◆ **Directions**
Pull out the lines of the data running from the line that contains "genus: Andricus" to the line that contains "genus: Strix", including both of those lines. Reproduce them word for word and give nothing else.

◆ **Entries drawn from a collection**
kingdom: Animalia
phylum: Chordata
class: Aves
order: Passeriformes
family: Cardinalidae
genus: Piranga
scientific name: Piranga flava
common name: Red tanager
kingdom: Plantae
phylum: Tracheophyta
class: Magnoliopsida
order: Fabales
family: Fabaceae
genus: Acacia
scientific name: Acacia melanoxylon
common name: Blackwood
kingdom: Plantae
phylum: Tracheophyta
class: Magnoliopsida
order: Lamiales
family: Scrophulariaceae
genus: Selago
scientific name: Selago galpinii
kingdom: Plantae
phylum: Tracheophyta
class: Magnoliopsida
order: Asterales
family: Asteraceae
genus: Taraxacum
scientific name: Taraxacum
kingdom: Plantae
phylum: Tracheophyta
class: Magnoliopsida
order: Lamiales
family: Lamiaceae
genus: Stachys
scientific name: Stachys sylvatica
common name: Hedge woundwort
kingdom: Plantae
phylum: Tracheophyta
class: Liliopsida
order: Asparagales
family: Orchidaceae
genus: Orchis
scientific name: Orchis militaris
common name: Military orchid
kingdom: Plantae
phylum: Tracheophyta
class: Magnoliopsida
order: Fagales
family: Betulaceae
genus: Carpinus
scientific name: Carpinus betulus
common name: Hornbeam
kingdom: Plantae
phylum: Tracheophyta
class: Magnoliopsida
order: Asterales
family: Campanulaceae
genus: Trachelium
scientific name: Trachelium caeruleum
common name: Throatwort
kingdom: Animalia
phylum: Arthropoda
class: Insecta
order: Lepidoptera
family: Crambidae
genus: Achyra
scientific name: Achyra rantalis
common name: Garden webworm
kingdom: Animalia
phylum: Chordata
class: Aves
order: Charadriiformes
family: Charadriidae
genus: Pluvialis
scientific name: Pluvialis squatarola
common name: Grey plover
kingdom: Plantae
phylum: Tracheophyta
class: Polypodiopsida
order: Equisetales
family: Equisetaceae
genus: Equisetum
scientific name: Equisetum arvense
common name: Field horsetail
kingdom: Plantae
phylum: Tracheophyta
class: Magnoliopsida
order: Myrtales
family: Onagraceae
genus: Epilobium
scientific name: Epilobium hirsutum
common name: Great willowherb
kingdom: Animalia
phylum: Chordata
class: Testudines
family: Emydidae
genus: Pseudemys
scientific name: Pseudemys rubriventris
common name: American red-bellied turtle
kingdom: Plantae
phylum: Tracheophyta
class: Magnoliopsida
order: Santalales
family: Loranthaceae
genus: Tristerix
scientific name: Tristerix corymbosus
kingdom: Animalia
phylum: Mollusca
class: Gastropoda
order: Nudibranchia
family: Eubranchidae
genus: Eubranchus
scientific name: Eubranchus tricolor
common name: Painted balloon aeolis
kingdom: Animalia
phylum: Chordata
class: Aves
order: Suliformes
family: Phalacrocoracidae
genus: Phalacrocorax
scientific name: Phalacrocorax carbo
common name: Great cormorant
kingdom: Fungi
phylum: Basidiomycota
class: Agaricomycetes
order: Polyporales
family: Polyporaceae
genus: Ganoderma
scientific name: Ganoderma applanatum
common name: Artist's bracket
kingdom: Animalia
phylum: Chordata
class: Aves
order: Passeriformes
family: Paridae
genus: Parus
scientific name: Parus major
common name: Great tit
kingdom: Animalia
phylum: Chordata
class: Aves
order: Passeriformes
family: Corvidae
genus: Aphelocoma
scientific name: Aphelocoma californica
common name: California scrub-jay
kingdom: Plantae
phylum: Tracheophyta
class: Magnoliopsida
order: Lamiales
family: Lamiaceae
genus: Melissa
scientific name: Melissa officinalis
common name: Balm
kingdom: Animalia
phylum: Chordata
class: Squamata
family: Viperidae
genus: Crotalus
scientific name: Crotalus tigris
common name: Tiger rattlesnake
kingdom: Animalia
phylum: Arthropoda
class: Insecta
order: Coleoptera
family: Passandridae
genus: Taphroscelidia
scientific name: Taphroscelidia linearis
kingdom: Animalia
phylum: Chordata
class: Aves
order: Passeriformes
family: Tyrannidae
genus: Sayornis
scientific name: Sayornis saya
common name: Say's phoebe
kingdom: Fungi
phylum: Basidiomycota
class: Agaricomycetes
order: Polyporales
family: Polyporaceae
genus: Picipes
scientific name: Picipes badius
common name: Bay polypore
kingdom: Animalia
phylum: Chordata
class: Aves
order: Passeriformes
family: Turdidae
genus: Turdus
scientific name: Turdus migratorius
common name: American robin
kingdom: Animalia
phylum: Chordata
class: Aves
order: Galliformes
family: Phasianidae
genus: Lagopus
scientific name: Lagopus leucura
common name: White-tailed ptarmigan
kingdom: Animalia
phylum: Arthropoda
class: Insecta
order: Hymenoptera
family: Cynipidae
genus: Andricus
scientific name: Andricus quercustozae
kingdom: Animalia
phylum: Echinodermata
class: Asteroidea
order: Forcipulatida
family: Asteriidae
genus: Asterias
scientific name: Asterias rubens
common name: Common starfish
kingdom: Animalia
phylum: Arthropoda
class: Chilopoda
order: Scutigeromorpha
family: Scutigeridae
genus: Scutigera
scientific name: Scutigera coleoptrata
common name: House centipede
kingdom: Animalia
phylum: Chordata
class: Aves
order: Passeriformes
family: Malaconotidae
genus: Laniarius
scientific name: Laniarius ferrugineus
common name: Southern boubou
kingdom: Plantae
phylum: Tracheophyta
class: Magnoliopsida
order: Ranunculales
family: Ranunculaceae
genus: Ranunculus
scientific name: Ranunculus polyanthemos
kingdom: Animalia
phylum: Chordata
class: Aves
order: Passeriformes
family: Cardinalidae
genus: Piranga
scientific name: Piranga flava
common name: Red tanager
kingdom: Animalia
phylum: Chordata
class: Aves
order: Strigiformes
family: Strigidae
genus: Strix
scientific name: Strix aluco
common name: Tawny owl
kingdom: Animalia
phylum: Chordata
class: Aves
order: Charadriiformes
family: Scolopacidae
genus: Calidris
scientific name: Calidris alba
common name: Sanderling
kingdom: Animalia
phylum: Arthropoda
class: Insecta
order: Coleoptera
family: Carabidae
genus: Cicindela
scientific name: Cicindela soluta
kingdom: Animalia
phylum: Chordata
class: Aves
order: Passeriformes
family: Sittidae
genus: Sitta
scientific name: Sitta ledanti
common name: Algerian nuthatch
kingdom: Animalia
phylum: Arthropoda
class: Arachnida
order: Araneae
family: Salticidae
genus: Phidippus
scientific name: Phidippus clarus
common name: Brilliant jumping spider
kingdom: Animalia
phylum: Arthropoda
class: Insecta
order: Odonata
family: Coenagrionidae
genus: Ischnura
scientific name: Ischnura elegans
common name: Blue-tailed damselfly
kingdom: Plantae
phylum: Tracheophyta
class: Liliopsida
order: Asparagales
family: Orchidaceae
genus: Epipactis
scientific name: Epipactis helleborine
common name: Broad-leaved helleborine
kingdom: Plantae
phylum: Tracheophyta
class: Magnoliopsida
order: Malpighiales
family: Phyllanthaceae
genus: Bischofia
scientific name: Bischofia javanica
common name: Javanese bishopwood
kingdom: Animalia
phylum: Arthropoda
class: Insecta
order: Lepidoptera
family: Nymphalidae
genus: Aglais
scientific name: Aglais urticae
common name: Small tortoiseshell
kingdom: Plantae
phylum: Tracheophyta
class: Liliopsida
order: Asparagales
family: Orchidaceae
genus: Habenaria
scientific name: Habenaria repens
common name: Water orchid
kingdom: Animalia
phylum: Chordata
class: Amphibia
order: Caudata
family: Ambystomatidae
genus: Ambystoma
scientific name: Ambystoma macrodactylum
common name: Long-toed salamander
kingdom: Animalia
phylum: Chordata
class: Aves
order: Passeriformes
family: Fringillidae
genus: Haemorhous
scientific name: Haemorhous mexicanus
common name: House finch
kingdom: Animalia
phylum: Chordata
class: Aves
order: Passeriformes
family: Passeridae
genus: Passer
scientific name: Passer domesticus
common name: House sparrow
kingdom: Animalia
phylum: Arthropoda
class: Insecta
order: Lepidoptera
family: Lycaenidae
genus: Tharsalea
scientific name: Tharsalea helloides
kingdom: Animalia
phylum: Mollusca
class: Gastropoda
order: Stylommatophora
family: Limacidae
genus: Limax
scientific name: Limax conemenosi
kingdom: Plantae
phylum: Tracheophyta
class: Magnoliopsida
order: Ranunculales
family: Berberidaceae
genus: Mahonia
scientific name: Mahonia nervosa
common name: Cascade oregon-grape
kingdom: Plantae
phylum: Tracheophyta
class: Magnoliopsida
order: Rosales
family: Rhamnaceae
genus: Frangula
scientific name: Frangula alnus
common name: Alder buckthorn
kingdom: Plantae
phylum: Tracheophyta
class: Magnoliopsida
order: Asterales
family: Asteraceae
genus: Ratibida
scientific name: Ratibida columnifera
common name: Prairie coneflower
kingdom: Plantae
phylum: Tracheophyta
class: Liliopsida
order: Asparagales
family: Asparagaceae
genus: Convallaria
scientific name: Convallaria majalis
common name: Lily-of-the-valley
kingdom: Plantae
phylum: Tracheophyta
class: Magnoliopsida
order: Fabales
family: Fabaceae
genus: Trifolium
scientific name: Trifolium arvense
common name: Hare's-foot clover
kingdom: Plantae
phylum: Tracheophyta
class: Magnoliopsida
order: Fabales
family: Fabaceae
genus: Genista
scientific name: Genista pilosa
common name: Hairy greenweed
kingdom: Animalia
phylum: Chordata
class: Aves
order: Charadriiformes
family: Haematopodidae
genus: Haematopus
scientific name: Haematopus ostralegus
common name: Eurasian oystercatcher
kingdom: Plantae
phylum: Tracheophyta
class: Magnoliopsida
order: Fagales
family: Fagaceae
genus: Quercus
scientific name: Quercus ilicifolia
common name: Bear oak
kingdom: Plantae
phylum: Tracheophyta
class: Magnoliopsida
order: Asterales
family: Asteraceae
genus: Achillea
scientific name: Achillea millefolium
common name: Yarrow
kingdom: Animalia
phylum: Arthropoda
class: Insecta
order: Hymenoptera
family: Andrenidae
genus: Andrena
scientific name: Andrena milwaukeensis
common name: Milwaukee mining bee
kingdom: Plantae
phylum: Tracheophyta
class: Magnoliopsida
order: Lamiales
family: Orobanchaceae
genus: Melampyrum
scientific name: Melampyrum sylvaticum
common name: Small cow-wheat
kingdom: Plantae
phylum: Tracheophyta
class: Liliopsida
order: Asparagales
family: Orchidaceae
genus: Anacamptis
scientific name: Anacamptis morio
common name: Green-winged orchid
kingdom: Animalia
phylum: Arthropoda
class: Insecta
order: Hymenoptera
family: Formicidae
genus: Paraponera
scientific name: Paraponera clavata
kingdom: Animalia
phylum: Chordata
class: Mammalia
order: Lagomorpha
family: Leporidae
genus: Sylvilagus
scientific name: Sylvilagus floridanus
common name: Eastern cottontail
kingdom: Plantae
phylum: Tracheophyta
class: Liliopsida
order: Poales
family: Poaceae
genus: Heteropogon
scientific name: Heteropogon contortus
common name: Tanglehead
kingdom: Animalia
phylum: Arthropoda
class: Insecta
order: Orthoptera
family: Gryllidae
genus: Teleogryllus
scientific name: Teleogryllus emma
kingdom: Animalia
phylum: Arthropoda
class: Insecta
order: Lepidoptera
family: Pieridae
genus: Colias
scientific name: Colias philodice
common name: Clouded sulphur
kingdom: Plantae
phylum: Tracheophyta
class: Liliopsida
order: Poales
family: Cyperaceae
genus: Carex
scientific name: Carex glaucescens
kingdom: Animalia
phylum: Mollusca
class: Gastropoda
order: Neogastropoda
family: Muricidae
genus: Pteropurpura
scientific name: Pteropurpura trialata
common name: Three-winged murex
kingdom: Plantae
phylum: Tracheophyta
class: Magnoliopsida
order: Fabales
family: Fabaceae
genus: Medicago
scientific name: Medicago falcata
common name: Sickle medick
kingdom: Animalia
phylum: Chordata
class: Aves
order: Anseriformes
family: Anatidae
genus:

◆ **Result for this exercise**
genus: Andricus
scientific name: Andricus quercustozae
kingdom: Animalia
phylum: Echinodermata
class: Asteroidea
order: Forcipulatida
family: Asteriidae
genus: Asterias
scientific name: Asterias rubens
common name: Common starfish
kingdom: Animalia
phylum: Arthropoda
class: Chilopoda
order: Scutigeromorpha
family: Scutigeridae
genus: Scutigera
scientific name: Scutigera coleoptrata
common name: House centipede
kingdom: Animalia
phylum: Chordata
class: Aves
order: Passeriformes
family: Malaconotidae
genus: Laniarius
scientific name: Laniarius ferrugineus
common name: Southern boubou
kingdom: Plantae
phylum: Tracheophyta
class: Magnoliopsida
order: Ranunculales
family: Ranunculaceae
genus: Ranunculus
scientific name: Ranunculus polyanthemos
kingdom: Animalia
phylum: Chordata
class: Aves
order: Passeriformes
family: Cardinalidae
genus: Piranga
scientific name: Piranga flava
common name: Red tanager
kingdom: Animalia
phylum: Chordata
class: Aves
order: Strigiformes
family: Strigidae
genus: Strix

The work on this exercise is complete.